■ Exercise instructions
Rewrite the items below, replacing "Output" with "Result" wherever it occurs and changing nothing else, and leave out the pictures.

____

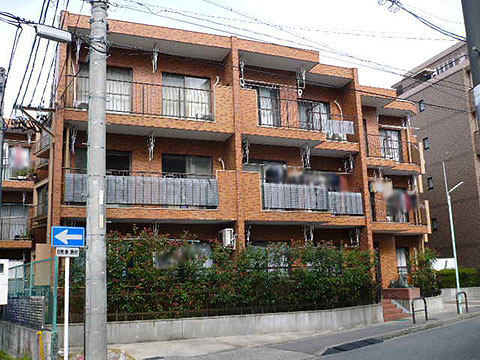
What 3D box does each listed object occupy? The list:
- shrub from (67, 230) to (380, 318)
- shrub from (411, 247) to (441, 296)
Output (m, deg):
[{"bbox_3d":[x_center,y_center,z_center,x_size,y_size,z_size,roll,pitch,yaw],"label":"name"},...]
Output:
[{"bbox_3d":[-0.165,2.548,13.473,8.900,2.200,1.000,2,-12,-20],"label":"shrub"},{"bbox_3d":[6.360,3.182,16.758,0.850,1.650,0.800,2,-12,-20],"label":"shrub"}]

____

■ Response below
What 3D box does each listed object occupy? The list:
- shrub from (67, 230) to (380, 318)
- shrub from (411, 247) to (441, 296)
Result (m, deg):
[{"bbox_3d":[x_center,y_center,z_center,x_size,y_size,z_size,roll,pitch,yaw],"label":"name"},...]
Result:
[{"bbox_3d":[-0.165,2.548,13.473,8.900,2.200,1.000,2,-12,-20],"label":"shrub"},{"bbox_3d":[6.360,3.182,16.758,0.850,1.650,0.800,2,-12,-20],"label":"shrub"}]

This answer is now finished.